* **TEXTO MOSTRADO**
━━━━━━━━━━

Las declaraciones de Levy son, en mi opinión profundamente equivocadas. Por dos razones. Por un lado, porque no es verdad que haya un “choque” de civilizaciones. El ISIS no ha reivindicado a Huntington, sólo a quienes han leído muy mal a Huntington. Si hablamos de la compatibilidad de sistemas políticos, las democracias liberales siempre han coexistido con regímenes opresivos, e incluso los han alentado cuando lo han creído beneficioso. A eso llamábamos realpolitik. No vamos a descubrir a Kissinger ahora. Pero, en cualquier caso, es legítimo plantearse cuál es la capacidad de nuestros países (de sus economías, de sus sistemas educativos, de salud, etc.) ante la llegada masiva de inmigrantes, lo es debatir cómo integramos a las nuevas minorías o cómo hacemos compatible nuestro deber de auxilio racional con nuestro lógico miedo a lo desconocido y a sus consecuencias.

━━━━━━━━━━

* **REGISTROS DEL CONJUNTO**
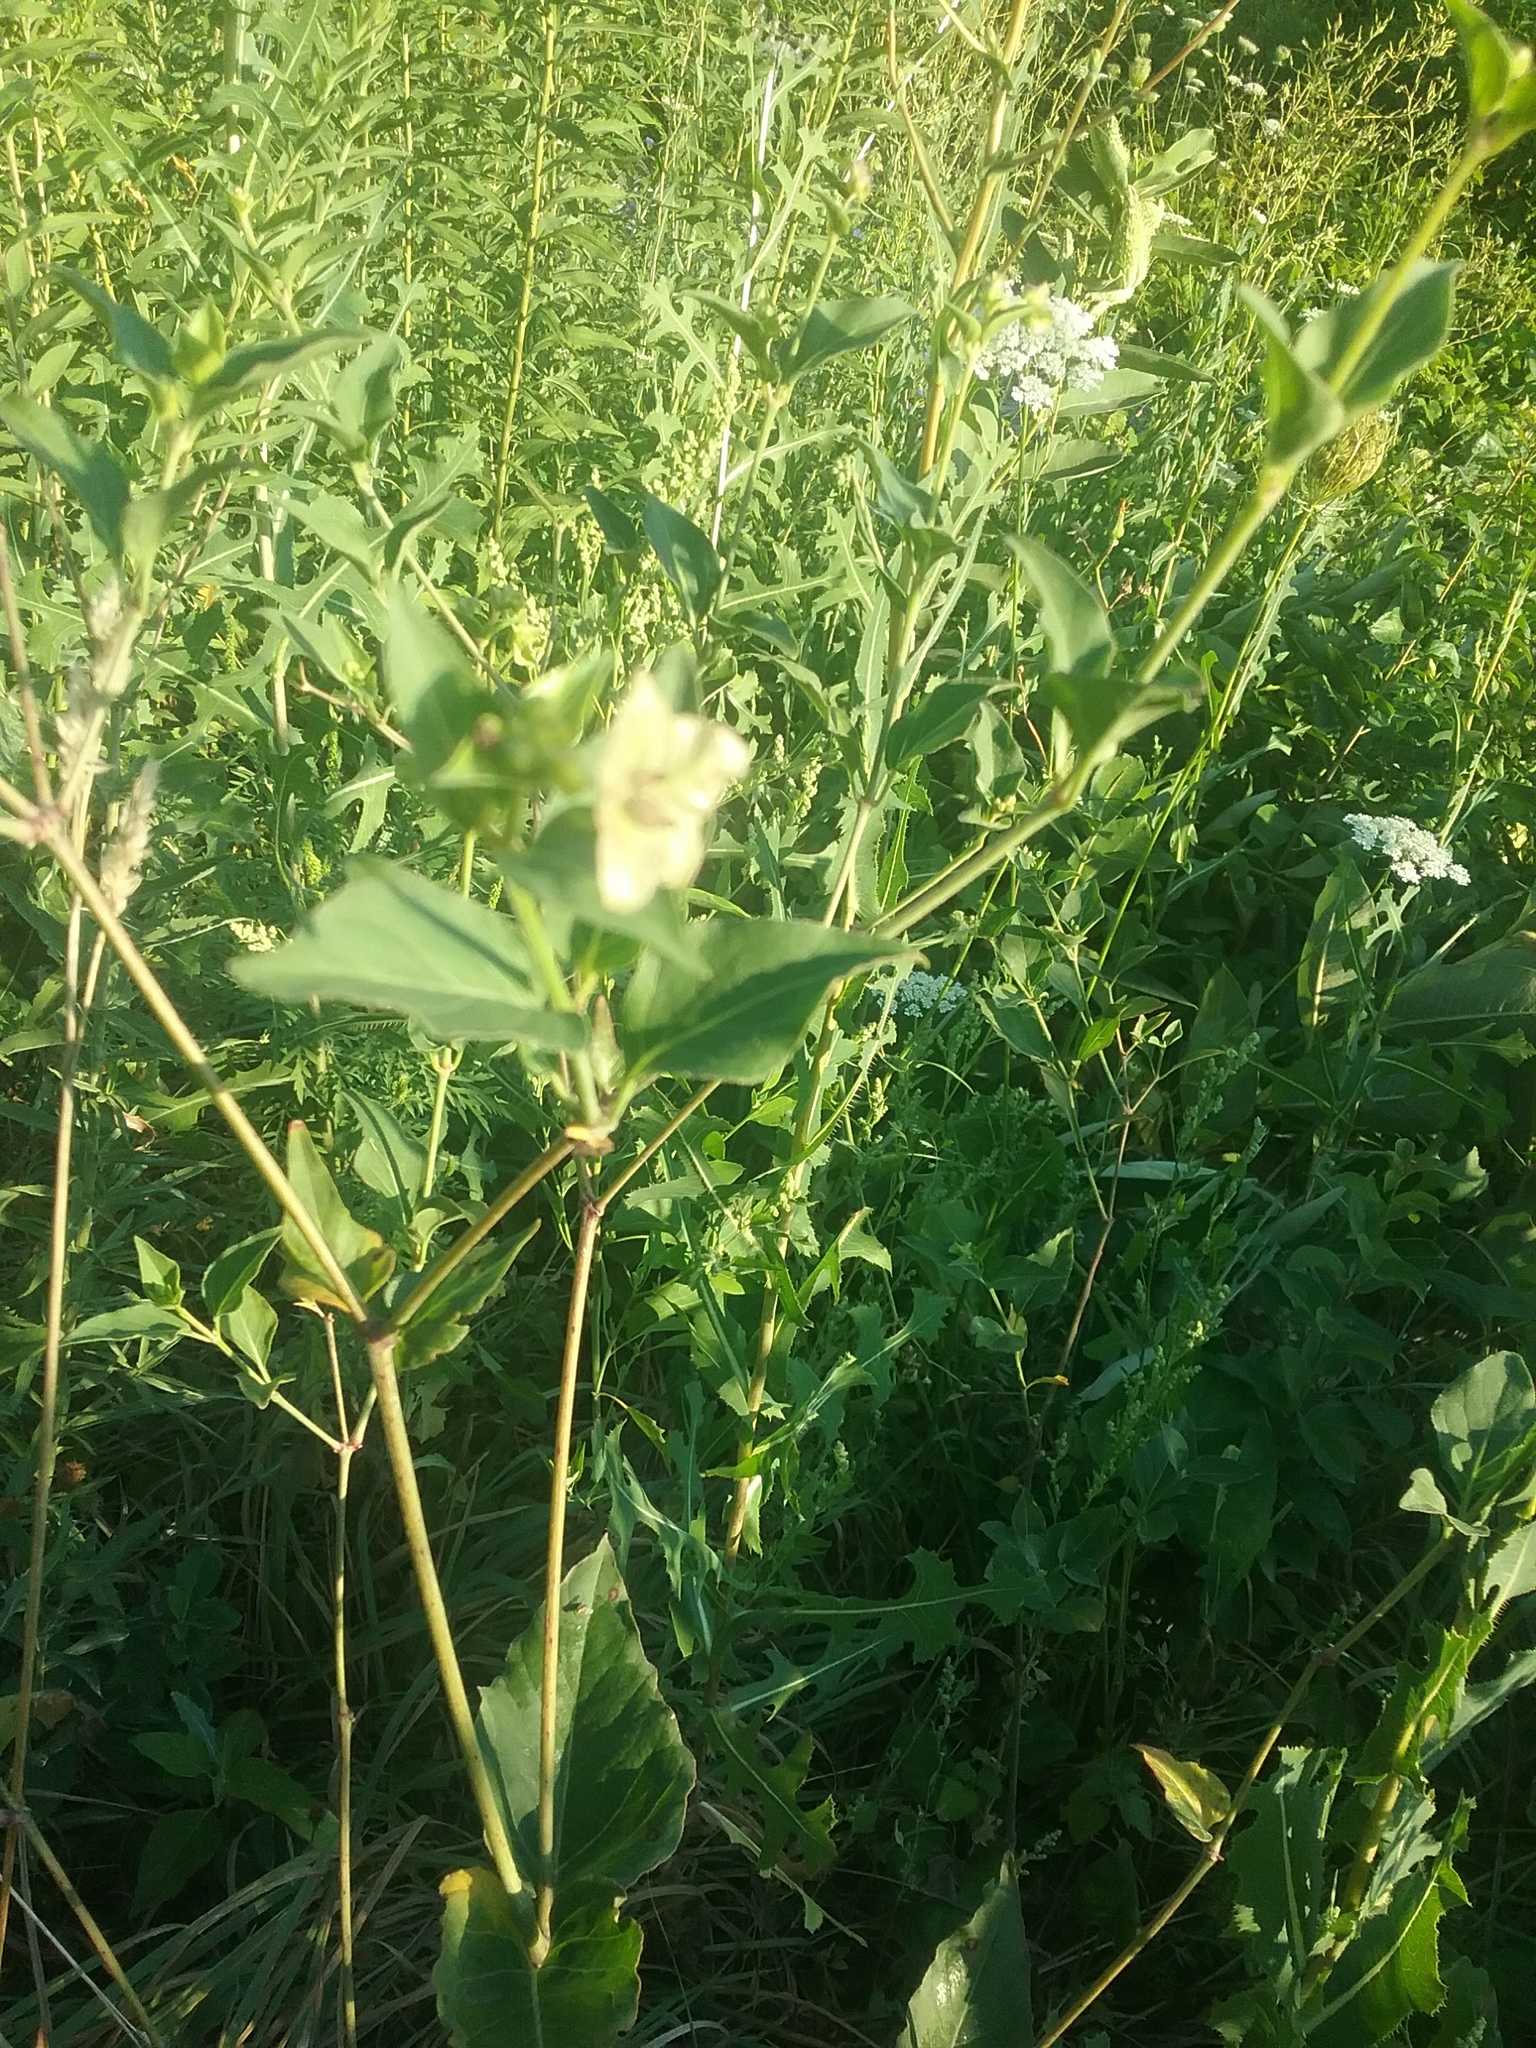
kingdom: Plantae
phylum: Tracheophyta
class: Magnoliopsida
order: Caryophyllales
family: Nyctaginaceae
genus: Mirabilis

━━━━━━━━━━

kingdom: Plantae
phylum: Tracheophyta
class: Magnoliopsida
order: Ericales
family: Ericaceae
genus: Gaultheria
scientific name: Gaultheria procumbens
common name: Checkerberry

━━━━━━━━━━

* **EJERCICIOS PROPUESTOS**
**A)** Reproduzca el pasaje del texto sobre las declaraciones de Levy que va desde “Las declaraciones de” hasta “a sus consecuencias.”, ambos incluidos.
**B)** Prosiga el texto sobre las declaraciones de Levy a partir de su última oración.

* **RESPUESTAS REDACTADAS**
**A)**
Las declaraciones de Levy son, en mi opinión profundamente equivocadas. Por dos razones. Por un lado, porque no es verdad que haya un “choque” de civilizaciones. El ISIS no ha reivindicado a Huntington, sólo a quienes han leído muy mal a Huntington. Si hablamos de la compatibilidad de sistemas políticos, las democracias liberales siempre han coexistido con regímenes opresivos, e incluso los han alentado cuando lo han creído beneficioso. A eso llamábamos realpolitik. No vamos a descubrir a Kissinger ahora. Pero, en cualquier caso, es legítimo plantearse cuál es la capacidad de nuestros países (de sus economías, de sus sistemas educativos, de salud, etc.) ante la llegada masiva de inmigrantes, lo es debatir cómo integramos a las nuevas minorías o cómo hacemos compatible nuestro deber de auxilio racional con nuestro lógico miedo a lo desconocido y a sus consecuencias.

**B)**
Por eso, lo realmente preocupante no es el qué sino el quién de la declaración. Los responsables públicos son los primeros que deben preservar ese bien preciado que es la mesura de España en su relación con los extranjeros no occidentales y, en último extremo, con el terror que emana de una mínima parte de esa comunidad tan heterogénea. Incluso, aunque piensen realmente que existe tal “choque”. Eso no es ser políticamente correcto ni “ponerse una venda ante la realidad”, es ser pragmático: porque ni van a desaparecer los extranjeros de “otras culturas” ni se contribuye a la paz social. En términos estrictos de seguridad, alejar a toda una comunidad del sentimiento de pertenencia mínima lleva a la banlieu y a los terroristas nacidos de la tercera generación de inmigrantes.
Lo que algunos llaman con desprecio “políticamente correcto” es, en la mayoría de los casos, el sedimento de un comportamiento noble que ha devenido en norma y consenso social, muy difícil de construir y muy fácil de derribar. Llama por otro lado la atención que Levy participe de esa moda tan cansina de “ilegitimizar” lo que, sencillamente, no te gusta. Y sorprende porque injustamente lo sufrió recientemente su partido tras ganar las elecciones y conseguir formar gobierno.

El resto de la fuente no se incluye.